Being underestimated was not a misfortune for Clint Eastwood, who used it to his advantage to forge an astonishing career which is still going, writes the New Yorker.

“Being underestimated is, for some people, a misfortune. For Eastwood, it became a weapon. Certainly, no one meeting him in his twenties, before his movie career began, would have seen much more than a good-looking Californian who loved beer, women, cars, and noodling at the piano—a fun guy to hang out with.
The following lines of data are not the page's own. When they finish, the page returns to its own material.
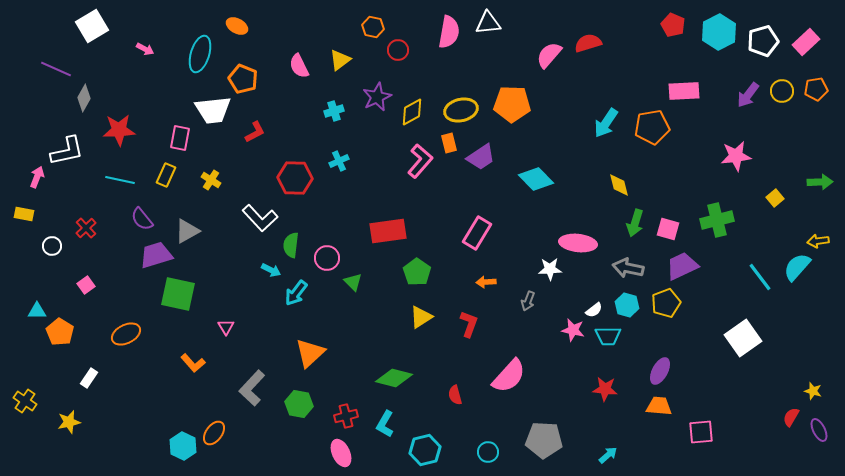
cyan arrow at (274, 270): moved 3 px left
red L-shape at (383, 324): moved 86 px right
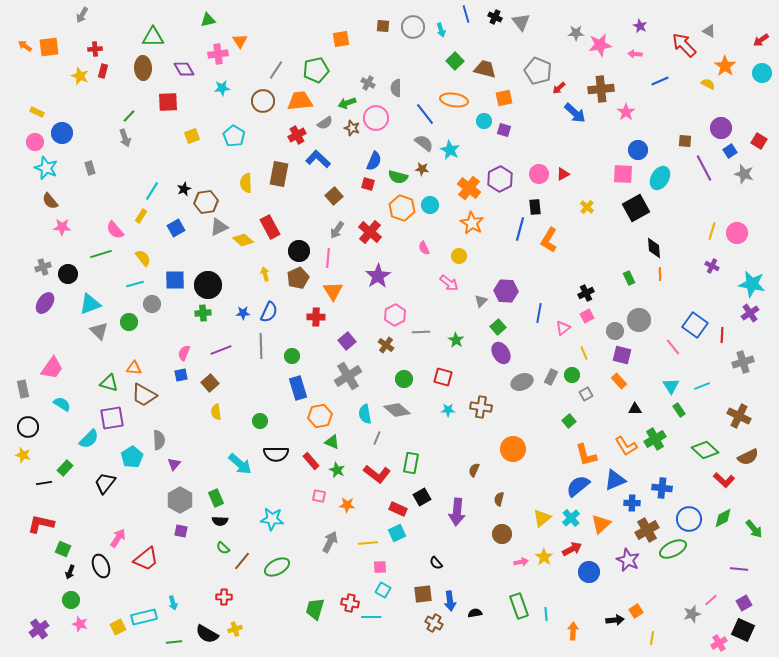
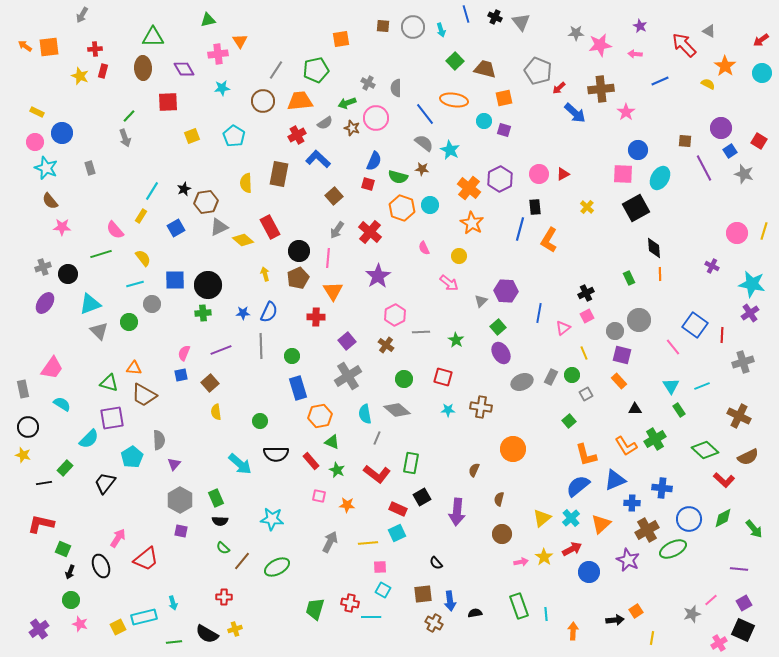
yellow line at (712, 231): moved 52 px right
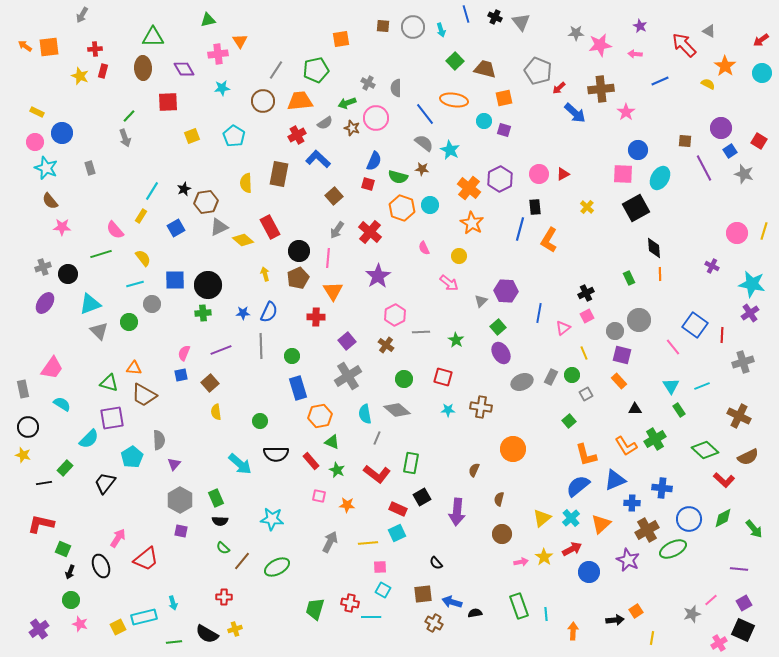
blue arrow at (450, 601): moved 2 px right, 1 px down; rotated 114 degrees clockwise
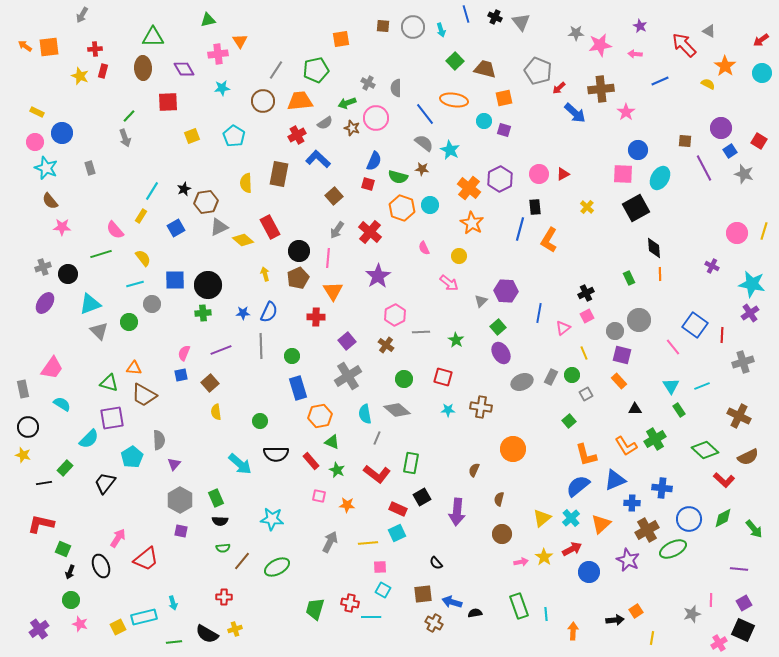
green semicircle at (223, 548): rotated 48 degrees counterclockwise
pink line at (711, 600): rotated 48 degrees counterclockwise
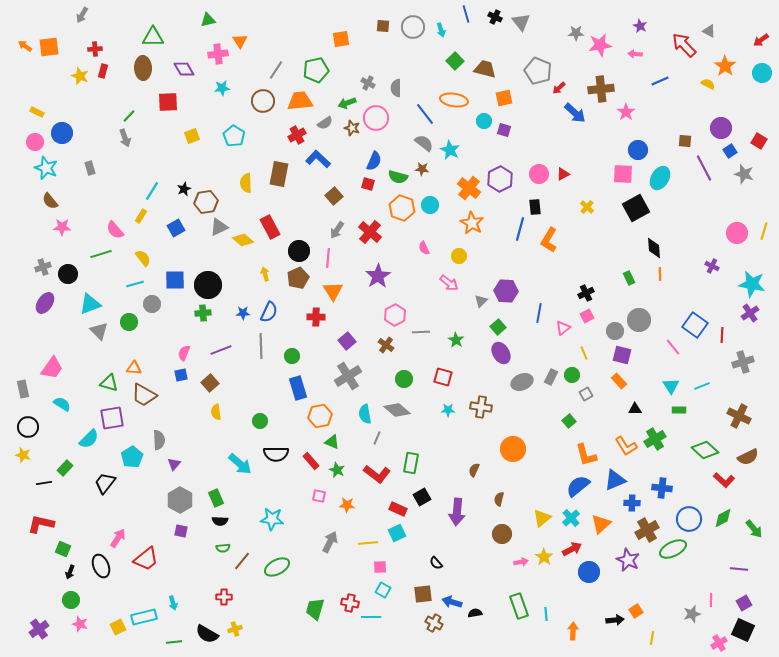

Since those unprepossessing days, he has done the following: starred in a hit TV show, ‘Rawhide’; appeared in more than fifty movies and directed thirty-one, often acting, directing, and producing at the same time; added several menacingly ironic locutions to the language, such as ‘Make my day,’ which Ronald Reagan quoted in the face of a congressional movement to raise taxes; become a kind of mythic-heroic-redemptive figure, interacting with public desire in a way that no actor has done since John Wayne; served as the mayor of Carmel; won four Oscars and received many other awards, including a hug from Nicolas Sarkozy while becoming commander of the Légion d’Honneur, last November. Those who were skeptical of Eastwood forty years ago (I’m one of them) have long since capitulated, retired, or died. He has outlasted everyone.”